Türkiye Ekonomisi adına son 10 yılda önceliklendirilen 'Tam Bağımsız Ekonomi' hedefinin ana düsturu 'Stratejik Otonomi'dir. 'Tam Bağımsız Türkiye' küresel ekonomi- politik sistemin önemli aktörlerinden birisi olan Türkiye'nin uluslararası sistemden bütünüyle kopması anlamına gelmiyor, hiç kuşkusuz. Avrasya'nın 'oyun kurucu' ülkesi olarak, uluslararası sistem içerisinde stratejisini, oyun tarzını, bölgesel ve küresel ölçekte sahadaki hamlelerini 'yerli ve milli' unsurlarıyla, ekipmanlarıyla, kaynaklarıyla gerçekleştirebilme becerisi anlamına geliyor. Ekonomik, politik, askeri ve istihbarata yönelik kararlarını kendi 'yerli ve milli' imkan ve kabiliyetleriyle gerçekleştirmesi; stratejik kararlar için gerekli olan veriye kendi dijital alt ve üst yapısı ile ulaşabilmesi anlamına geliyor.
Türkiye, hoşumuza gitmeyen pek çok yönü olan, uluslararası ölçekte pek çok sivil toplum kuruluşu, kurum ve önde gelen kanaat önderlerince sık sık eleştirilen 'Kapitalist Sistem'in Osmanlı İmparatorluğu'ndan beri bir parçası. Mevcut kapitalist sistemle yönetilen dünya ekonomisi ve küresel ticarette 'güvenilir liman tedarikçi ülke' konumumuzla önemli bir üretici rolümüz söz konusu.

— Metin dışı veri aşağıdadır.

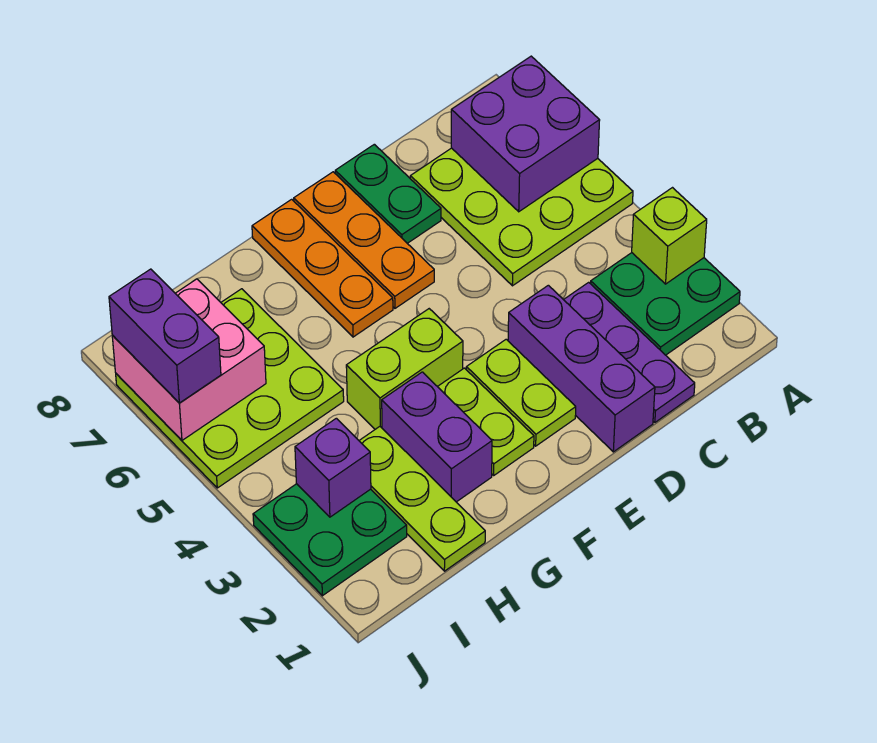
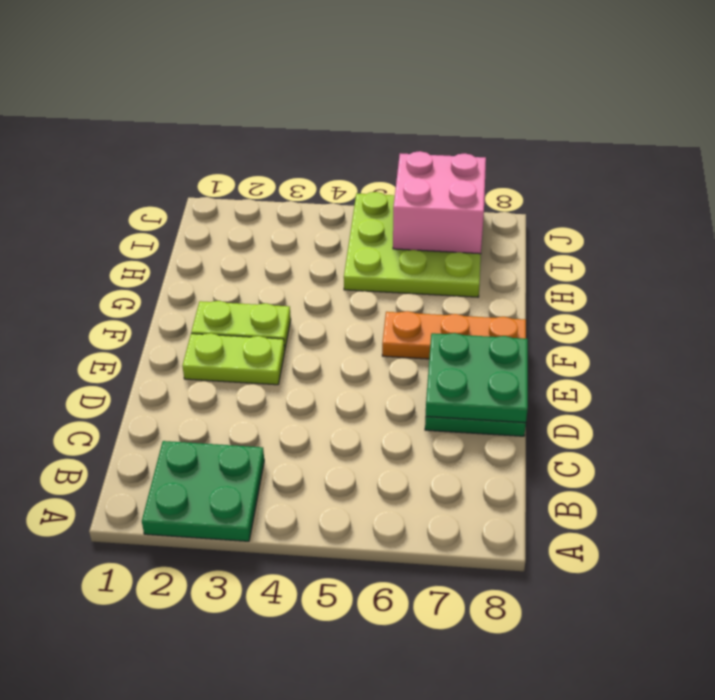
green plate D7:E8 level 2 -> green plate I2:J3 level 1
none -> lime plate A5:C7 level 1
none -> purple plate C1:C3 level 1
none -> purple brick D1:D3 level 1

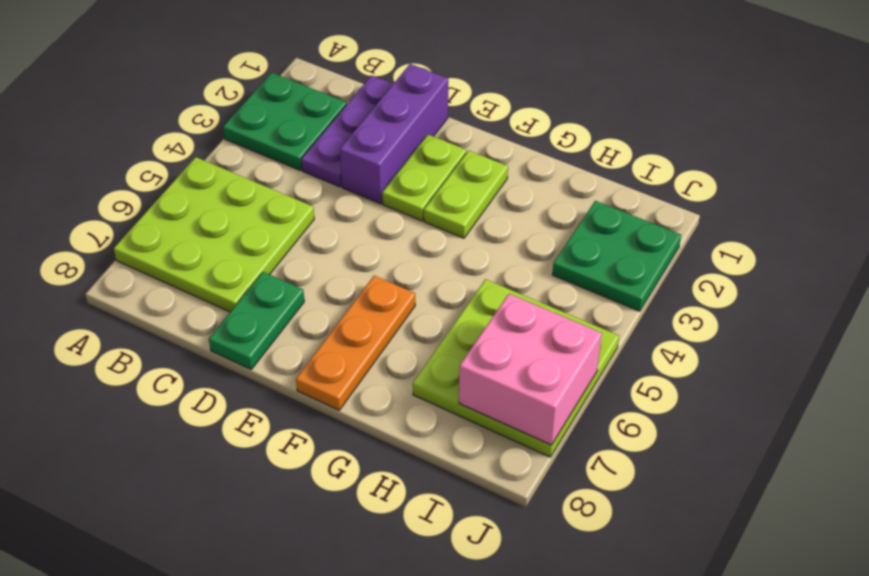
none -> orange plate E6:E8 level 1
none -> lime brick F4:G4 level 1
none -> purple brick G2:G3 level 1

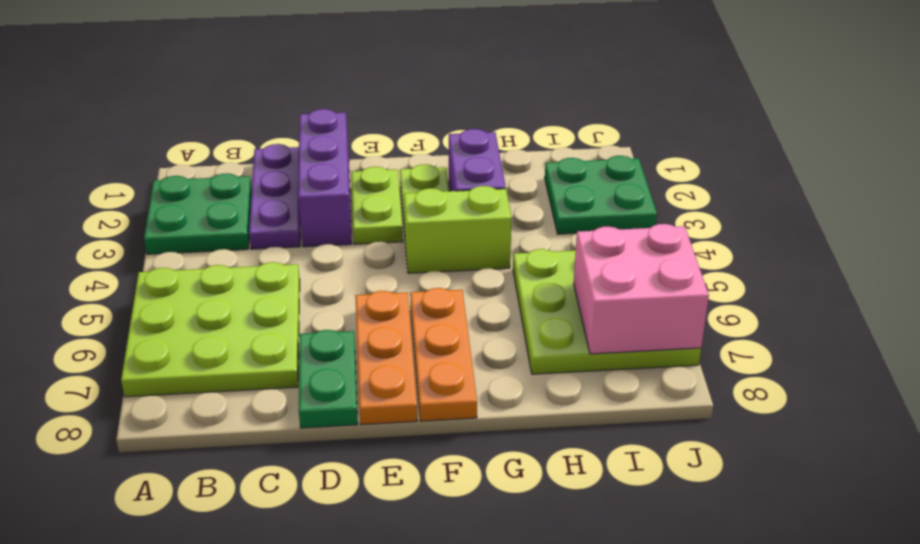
none -> lime plate H1:H3 level 1
none -> lime brick A3 level 2
none -> purple brick A6:B7 level 2

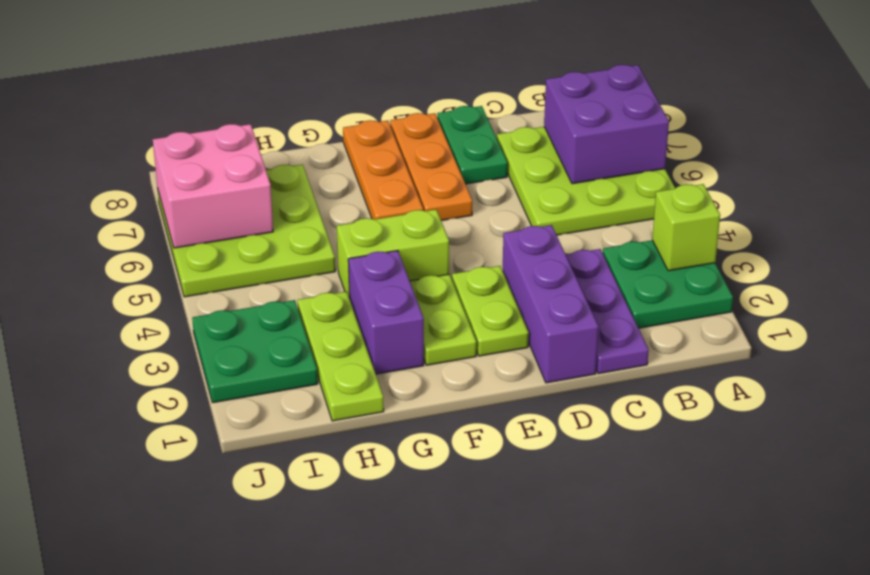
none -> purple brick I3 level 2
none -> purple brick J6:J7 level 3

Bu nedenle, mevcut kapitalist sistemden tümüyle bağımsız olmak, tümüyle 'otonom' olmak, ne Türkiye, ne de 1. ve 2. kuşak komşuları açısından ideal bir çözüm değil. Çünkü, Türkiye'nin Afrika, Orta ve Doğu Avrupa, Balkanlar, Orta Doğu ve Körfez Bölgesi, Kafkasya ve Orta Asya ile giderek derinleşen ve 'kazan-kazan' ilkesine, ortak menfaatler ilkesine dayalı ekonomi-politik vizyonu, kapitalist sistemin kimi çarpıklıklarını bertaraf edecek, ortadan kaldıracak bir 'kapsayıcılığı' hedefliyor.